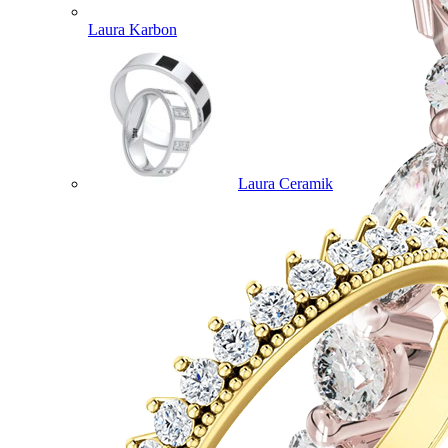
Laura Karbon
Laura Ceramik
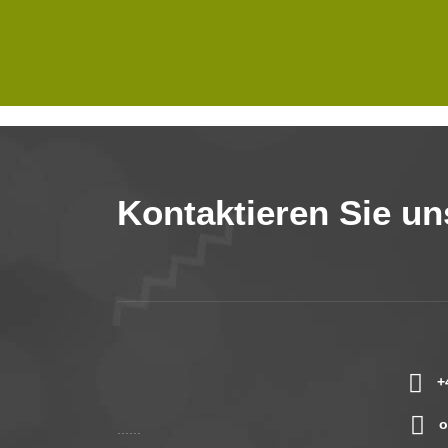
Kontaktieren Sie un
+
o
......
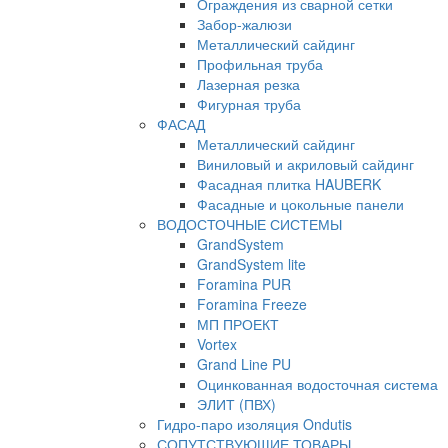
Ограждения из сварной сетки
Забор-жалюзи
Металлический сайдинг
Профильная труба
Лазерная резка
Фигурная труба
ФАСАД
Металлический сайдинг
Виниловый и акриловый сайдинг
Фасадная плитка HAUBERK
Фасадные и цокольные панели
ВОДОСТОЧНЫЕ СИСТЕМЫ
GrandSystem
GrandSystem lite
Foramina PUR
Foramina Freeze
МП ПРОЕКТ
Vortex
Grand Line PU
Оцинкованная водосточная система
ЭЛИТ (ПВХ)
Гидро-паро изоляция Ondutis
СОПУТСТВУЮЩИЕ ТОВАРЫ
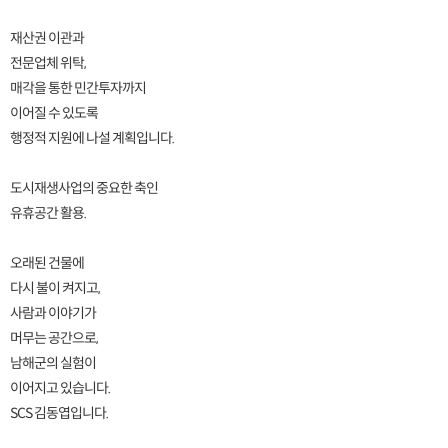
재산권 이관과
전문업체 위탁,
매각을 통한 민간투자까지
이어질 수 있도록
행정적 지원에 나설 계획입니다.
도시재생사업의 중요한 축인
유휴공간 활용.
오래된 건물에
다시 불이 켜지고,
사람과 이야기가
머무는 공간으로,
남해군의 실험이
이어지고 있습니다.
SCS 김동엽입니다.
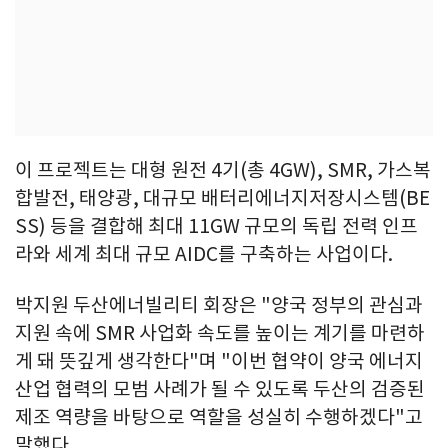
이 프로젝트는 대형 원전 4기(총 4GW), SMR, 가스복
합발전, 태양광, 대규모 배터리에너지저장시스템(BE
SS) 등을 결합해 최대 11GW 규모의 독립 전력 인프
라와 세계 최대 규모 AIDC를 구축하는 사업이다.
박지원 두산에너빌리티 회장은 "양국 정부의 관심과
지원 속에 SMR 사업화 속도를 높이는 계기를 마련하
게 돼 뜻깊게 생각한다"며 "이번 협약이 양국 에너지
산업 협력의 모범 사례가 될 수 있도록 두산의 검증된
제조 역량을 바탕으로 역할을 성실히 수행하겠다"고
말했다.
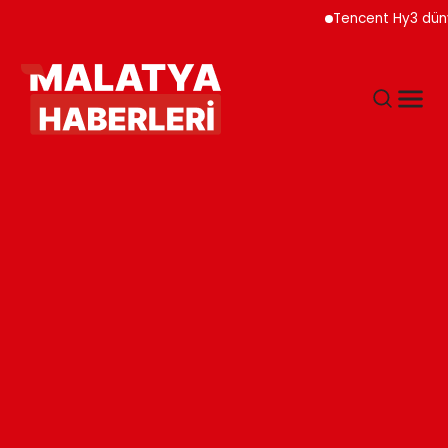
Tencent Hy3 dünya gen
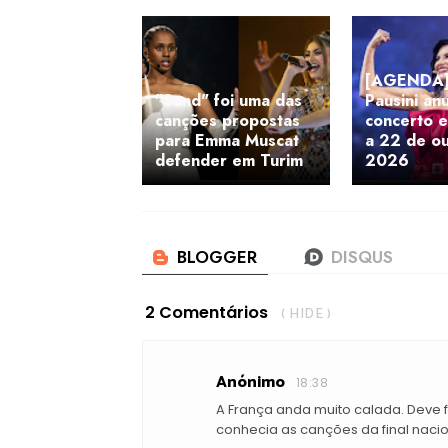
[AGENDA]
"Sand" foi uma das
Pausini an
canções propostas
concerto 
para Emma Muscat
a 22 de o
defender em Turim
2026
2 Comentários
( HIDE )
Anónimo
18:38
A França anda muito calada. Deve f
conhecia as canções da final nacio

· · · ·

Copy the lines word for word, starting at the line that contains "Tencent Hy3 dünya gen" and ending at the last line of the rows, both included. Leave the pictures out.

• RESULT FOR THIS TASK:
Tencent Hy3 dünya gen
[AGENDA]
"Sand" foi uma das
Pausini an
canções propostas
concerto 
para Emma Muscat
a 22 de o
defender em Turim
2026
2 Comentários
( HIDE )
Anónimo
18:38
A França anda muito calada. Deve f
conhecia as canções da final nacio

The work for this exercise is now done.